In 1983, I flew first class to Taiwan with several other chief assistants to members of Congress as guests of the government there to visit the island nation that is a thorn to mainland China.  On another “junket,” Amy joined me on a Congressional trip, aboard an Air Force Transport, to Ireland, London, Rome and Israel.

I spent a week at the Paris Air Show, where military aircraft manufacturers displayed their newest and fanciest offerings to nations around the world.  On another trip, I joined other staff members of the Science and Tech committee to fly to Vienna, Austria, when Russia offered its first report on the Chernobyl nuclear disaster and then we drove through the Alps to Geneva for a visit to the World Health Organization before flying to London for another air show of military weaponry.

Amy and I spent New Year in London on a trip to work on a report about world population control efforts.  The report I wrote sits on a shelf somewhere in the Rayburn House Office Building in Washington.  I doubt anyone ever read it.

At the House Committee, I worked on the investigation of the Space Shuttle Challenger disaster and was part of the Congressional delegation that flew to Houston for the memorial service.  I participated in meetings with two Presidents:  Ronald Reagan and George W. Bush.

Did my time working in Congress approve the life of anyone in the nation?  Mine, perhaps, but probably not anyone else.

I left Congress in 1987 to become the divisional vice president of political programs for the National Association of Realtors with what then was the largest political action committee in Washington

We sank millions into political campaigns with maximum allowable contributions to candidates for Congress, then millions more in so-called “independent expenditure campaigns” on behalf of favored candidates.

Amy and I attended George W. Bush’s inauguration in 1989 and danced the night away at the ball at Union Station that year and applauded when President Bush and First Lady Barbara Bush took the dance floor.

It was a heady time but one that should have ended years earlier and finally did when I walked away from political life in the 1990s and returned to journalism as a contract reporter and photographer for news services and newspapers like The Washington Post and New York Times as well as magazines.

I flew hundreds of thousands of miles on more commercial airline trips than I can count, spent a week in a gold mining camp in the arctic circle, time in Manila, Hong Kong and other ports of call.

I also started a political news web site in 1994, one that continues to this day.

We left Arlington and Washington in 2004. Do we miss life in the nation’s capital?

We miss the food: Incredible Vietnamese restaurants, Chinese delivery to our home in Arlington at 3 a.m. if we wanted, memorable lunches and dinners at The Palm.  The hustle and bustle of Washington was intoxicating.

We don’t miss the traffic.  We don’t miss the heat and humidity.

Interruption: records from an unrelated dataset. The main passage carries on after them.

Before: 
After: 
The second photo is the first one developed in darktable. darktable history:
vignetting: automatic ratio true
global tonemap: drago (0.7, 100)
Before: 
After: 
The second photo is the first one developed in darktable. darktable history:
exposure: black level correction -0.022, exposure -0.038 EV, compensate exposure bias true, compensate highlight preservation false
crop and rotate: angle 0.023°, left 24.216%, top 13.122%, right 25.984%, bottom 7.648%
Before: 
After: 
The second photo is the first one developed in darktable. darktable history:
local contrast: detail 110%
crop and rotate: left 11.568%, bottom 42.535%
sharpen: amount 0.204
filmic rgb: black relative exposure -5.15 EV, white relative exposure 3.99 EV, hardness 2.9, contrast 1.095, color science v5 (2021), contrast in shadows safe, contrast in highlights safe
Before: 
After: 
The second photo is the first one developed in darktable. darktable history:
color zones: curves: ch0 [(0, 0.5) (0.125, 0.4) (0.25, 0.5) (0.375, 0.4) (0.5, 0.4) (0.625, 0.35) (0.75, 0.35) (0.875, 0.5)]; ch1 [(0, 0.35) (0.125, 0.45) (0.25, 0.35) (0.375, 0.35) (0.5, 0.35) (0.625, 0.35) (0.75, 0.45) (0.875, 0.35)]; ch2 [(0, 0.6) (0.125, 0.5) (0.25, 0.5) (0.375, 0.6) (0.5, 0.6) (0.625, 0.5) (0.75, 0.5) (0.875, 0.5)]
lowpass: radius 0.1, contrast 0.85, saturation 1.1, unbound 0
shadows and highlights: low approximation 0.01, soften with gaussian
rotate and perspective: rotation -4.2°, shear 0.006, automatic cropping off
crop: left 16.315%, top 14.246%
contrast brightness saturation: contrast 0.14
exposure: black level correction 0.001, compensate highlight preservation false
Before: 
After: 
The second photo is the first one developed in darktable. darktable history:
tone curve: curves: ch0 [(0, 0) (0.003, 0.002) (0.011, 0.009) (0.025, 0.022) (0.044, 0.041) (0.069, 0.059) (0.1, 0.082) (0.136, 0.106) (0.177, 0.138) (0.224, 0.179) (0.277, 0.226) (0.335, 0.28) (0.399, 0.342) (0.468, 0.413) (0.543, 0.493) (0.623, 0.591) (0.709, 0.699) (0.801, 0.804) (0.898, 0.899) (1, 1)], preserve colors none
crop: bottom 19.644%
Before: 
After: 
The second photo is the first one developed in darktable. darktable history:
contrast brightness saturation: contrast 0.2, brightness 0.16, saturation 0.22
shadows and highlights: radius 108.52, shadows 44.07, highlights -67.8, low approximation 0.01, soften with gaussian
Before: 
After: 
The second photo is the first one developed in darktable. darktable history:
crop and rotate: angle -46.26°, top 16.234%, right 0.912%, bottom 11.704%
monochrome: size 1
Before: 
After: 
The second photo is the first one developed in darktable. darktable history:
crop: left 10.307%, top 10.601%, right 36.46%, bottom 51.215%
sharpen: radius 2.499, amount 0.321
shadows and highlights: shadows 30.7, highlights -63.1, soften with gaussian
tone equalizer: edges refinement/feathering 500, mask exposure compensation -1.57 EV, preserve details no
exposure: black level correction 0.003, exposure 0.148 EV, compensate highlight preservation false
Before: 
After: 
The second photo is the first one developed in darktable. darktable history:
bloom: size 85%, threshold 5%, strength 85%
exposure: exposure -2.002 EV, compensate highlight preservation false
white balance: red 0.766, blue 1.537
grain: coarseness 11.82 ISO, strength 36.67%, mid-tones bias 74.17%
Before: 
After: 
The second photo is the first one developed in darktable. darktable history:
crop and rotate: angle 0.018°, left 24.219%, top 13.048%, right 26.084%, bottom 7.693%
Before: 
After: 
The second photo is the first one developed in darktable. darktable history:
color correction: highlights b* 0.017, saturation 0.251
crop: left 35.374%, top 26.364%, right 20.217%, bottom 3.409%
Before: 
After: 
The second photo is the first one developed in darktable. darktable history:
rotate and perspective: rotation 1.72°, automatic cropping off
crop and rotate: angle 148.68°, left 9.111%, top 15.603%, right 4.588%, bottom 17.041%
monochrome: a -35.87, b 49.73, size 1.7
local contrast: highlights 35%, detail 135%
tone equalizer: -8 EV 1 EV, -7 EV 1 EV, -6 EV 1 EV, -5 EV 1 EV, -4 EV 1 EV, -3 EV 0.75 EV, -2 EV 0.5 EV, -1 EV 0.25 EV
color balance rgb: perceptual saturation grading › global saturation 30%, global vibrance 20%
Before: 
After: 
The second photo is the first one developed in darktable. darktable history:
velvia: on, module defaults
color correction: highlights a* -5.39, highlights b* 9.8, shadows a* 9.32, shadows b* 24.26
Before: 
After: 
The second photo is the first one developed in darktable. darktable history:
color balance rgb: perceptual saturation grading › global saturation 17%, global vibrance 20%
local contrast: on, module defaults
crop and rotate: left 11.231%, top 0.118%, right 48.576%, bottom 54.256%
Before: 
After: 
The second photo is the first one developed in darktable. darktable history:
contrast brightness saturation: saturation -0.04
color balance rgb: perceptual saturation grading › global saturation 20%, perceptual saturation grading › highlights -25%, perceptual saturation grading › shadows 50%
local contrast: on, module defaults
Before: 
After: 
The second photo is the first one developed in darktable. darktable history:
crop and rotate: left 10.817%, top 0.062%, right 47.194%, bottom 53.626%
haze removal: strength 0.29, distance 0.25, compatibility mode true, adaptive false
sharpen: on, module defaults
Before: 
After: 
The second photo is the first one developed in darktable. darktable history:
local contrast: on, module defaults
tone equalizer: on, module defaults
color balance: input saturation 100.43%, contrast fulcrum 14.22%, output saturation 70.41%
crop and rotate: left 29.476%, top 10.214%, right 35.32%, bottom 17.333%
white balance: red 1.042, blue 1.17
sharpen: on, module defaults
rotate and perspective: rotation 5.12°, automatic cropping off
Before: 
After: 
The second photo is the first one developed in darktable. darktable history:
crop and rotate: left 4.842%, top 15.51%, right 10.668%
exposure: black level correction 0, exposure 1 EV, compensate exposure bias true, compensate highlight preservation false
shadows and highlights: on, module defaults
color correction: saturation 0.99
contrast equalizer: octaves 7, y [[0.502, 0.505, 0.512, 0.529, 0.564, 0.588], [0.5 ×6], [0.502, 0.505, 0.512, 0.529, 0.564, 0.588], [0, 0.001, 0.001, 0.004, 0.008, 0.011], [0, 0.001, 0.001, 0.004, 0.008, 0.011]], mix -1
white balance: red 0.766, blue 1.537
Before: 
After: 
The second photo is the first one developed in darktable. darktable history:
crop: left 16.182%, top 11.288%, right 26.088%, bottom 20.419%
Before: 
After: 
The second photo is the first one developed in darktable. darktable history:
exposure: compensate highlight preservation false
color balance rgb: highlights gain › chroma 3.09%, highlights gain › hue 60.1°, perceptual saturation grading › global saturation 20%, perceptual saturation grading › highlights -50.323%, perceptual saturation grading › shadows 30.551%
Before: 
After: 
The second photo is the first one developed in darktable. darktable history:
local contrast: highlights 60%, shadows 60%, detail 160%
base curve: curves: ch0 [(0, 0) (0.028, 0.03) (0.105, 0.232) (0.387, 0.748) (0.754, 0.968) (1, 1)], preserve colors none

And we don’t miss what Washington became after a commercial airliner hijacked by terrorists slammed into the Pentagon.  I photographed that carnage on that bloody day that changed Washington and America.

Washington became an armed camp:  A Patriot missile launcher on the Mall, a military armored car with heavy armament standing guard on the public road by the Pentagon, increased checkpoints and security in office buildings and the anxious looks whenever a plane flew too low overhead.

It was time to leave.

Doug Thompson, Special Assistant to the Ranking Member of the House Science and Technology Committee in 1986, in a photo from a profile in MacWorld magazine.